There are close to 10 cafes within 2 blocks of here. They all charge more than $5 for a cup, sell many other items like food, and are doing very well.
The way to handle the problem you describe is to be thoughtful about the prices you charge.
If it costs you X amount to be profitable, you should be charging Y for your coffee. Not coming up with a cattle prod to sell 2 more cups an hour.
This seems like exactly a win win for cafes and for people that want to easily find a place to work remotely. Who loses out here otherwise?
> Extracting money out of everyday life to make our world less friendly and more expensive.
Isn't this what people are doing if they take up a seat in a cafe without buying things? They're making it so the cafe has to charge more to actual customers to survive.
Something that cafe "squatters" don't like to see: they're using a coffee shop as a shared office space, but gratis. The coffee owners tolerate this in exchange for sales, but the most egregious squatters will buy a coffee and let it sit for hours, and maybe go eat somewhere else when they get hungry.
Maybe a simpler solution is what I've seen some coffee shops discretely implement: chairs that are uncomfortable to sit for hours.
It really depends if it’s “rent seeking” - getting money from people occupying seats that would normally be empty (no revenue loss) or if it’s encouraging people to “pay what’s being lost” - the laptop campers are using seats that are causing other people to NOT buy coffee.
If it’s the latter, it’s not really rent seeking as much as trying to enforce an existing social contract.
I've never mot bought a coffee somewhere because there were people using a laptop. If the seats are full I still buy my coffee and go sit on a bench nearby.
It's not cut and dry, someone using a laptop doesn't reduce the spending of others. It's not a formal restaurant where you need the table to make the sale.
In theory we should "cut intermediates" indeed, but if you read the article, she explains her product: a way to avoid confrontational conversations in coffee-shops, all while ensuring people who are staying a long time are not blocking a table without ordering. This is "orthogonal" to improving the coffee.
If anything this should "displace" (obviously it won't) some of the salary of waiters, who were before tasked to go yell at people with laptops, and now no longer need to do it. So it shouldn't theoretically take from the "money" for better coffee, but rather smooth out the atmosphere in the coffee shops
I get it, I just don't agree.
I would say we should just have the uncomfortable interaction.

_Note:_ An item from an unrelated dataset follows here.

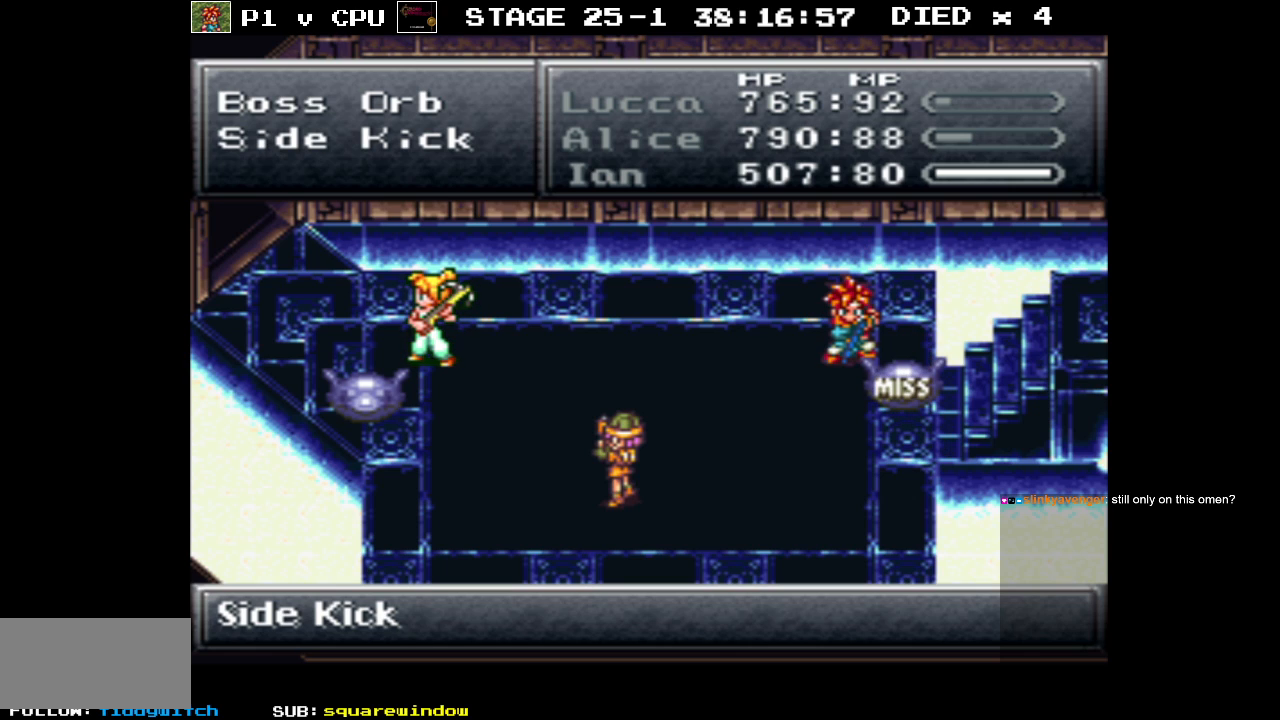
{"buttons": [], "events": []}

Why do we need to pay to make our world less interpersonal?
In my opinion it's already quite unfriendly to have an unpaying customer wasting limited time in your café.
This solution by itself would function like this, but you are leaving out a crucial point that it also doubles as a hub to advertise your café as a place that will welcome you as long as you pay.
The client can know beforehand which cafés are ok with you using it as a cowork space, and cafés make sure they don't have dead space, which in many parts of the world is very expensive.
Those who disagree with the system can always default to just paying for an actual coworking space.
I have the opposite experience.
I am friends with the Cafe owner on my street.
He has a ton of regulars that hang out there all the time, myself included. I spend a lot there, so do they. Often times they are having their real estate sales meetings there, startup discussions, etc (you know, doing business).
They all, including me, known the owner well, we are friends.
Something like this would completely ruin that dynamic. It would push away the customers like me and the others I described that regularly spend a lot there in favor of getting $5 from the "randos".